The expense has meant that fewer polls are being done, trends are more difficult to track and changes in momentum are being captured later.

How They Do It

The granddaddy of so-called likely voter models is the one used for decades by Gallup. It is, the company says, simply a model to identify "Americans who are most likely to vote in a coming election."

Respondents contacted by telephone are asked a series of seven questions that assess whether, in Gallup's model, they intend to vote.

The questions focus on political engagement, past voting behavior and plans for voting in the coming election. How much thought has the person being surveyed given to the election? Does he or she know where people in the neighborhood vote? Has the person voted in his or her precinct before? In the last midterm election? How frequently? And how certain is that person that he or she will vote this Election Day?

Other pollsters have their own "secret sauce" for building their likely voter models. It can be as simple as determining whether the person on the other end of the phone is a political junkie who plans to vote -- regardless of voting history. (Those models reflect the argument that past voting behavior it too heavily weighted in some likely voter calculations.)

Or the models can be as complicated, Blumenthal writes, as ones that draw data from sources other than the person on the other end of the telephone and where pollsters apply their "own judgment," giving more weight to certain respondents based on demographics or even party identification.

Because of the expense of polling people with cell phones, some pollsters privately say that they have relied on land-line only surveys. Critics say that is an untenable practice. A recent Pew Research Center study found that failing to consistently reach cell phone-only users produces bias in surveys. Democrats are underrepresented in land-line-only surveys, Pew found.

What To Believe?

Schwartz of the Quinnipiac Poll notes that during the 2008 presidential election there were dueling narratives -- that polls either overestimated Obama's support or underestimated it.
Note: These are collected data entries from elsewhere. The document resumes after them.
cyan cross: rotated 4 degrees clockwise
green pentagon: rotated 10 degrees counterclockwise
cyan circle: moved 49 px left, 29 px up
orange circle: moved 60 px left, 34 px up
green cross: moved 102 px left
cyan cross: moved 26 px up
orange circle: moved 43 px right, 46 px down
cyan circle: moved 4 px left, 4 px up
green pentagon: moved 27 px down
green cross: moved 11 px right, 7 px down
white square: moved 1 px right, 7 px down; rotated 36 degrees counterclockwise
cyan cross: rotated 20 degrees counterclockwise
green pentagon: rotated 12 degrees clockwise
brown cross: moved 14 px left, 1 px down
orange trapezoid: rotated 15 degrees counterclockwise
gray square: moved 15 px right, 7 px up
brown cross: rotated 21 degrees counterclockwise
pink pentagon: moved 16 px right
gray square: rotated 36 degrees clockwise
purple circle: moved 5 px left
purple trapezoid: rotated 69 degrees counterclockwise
"Every election year there's a question about whether the polls are capturing the likely voters accurately," he said. "It does make people question the polls."

But that's a good thing.

The current attention being paid to the differing likely voter numbers coming from polls shines a light on the pollsters' methods for deciding who is most likely to show up in the fall. And it also raises the question of whether the country's current political condition may turn some of those models on their heads. Complicating factors include the emergence of the Tea Party movement, and the open question of whether Obama can again motivate the nonhistoric, non-"likely" voters who put him in office to help his party now.

Polling analysts also note that this week's surveys ask only about House candidate preferences based on party and don't mention specific candidate names. Those "generic" questions may or may not elicit answers that fully reflect how the likely voters will act in November.

So, as you watch the numbers, advises Selzer, if you see a "likely voter" preference poll that isn't measuring a specific congressional race, with specific candidates, "treat the results like a national mood thermometer."

And these thermometers may have varying temperatures, but continue to show a decidedly strong Republican mood.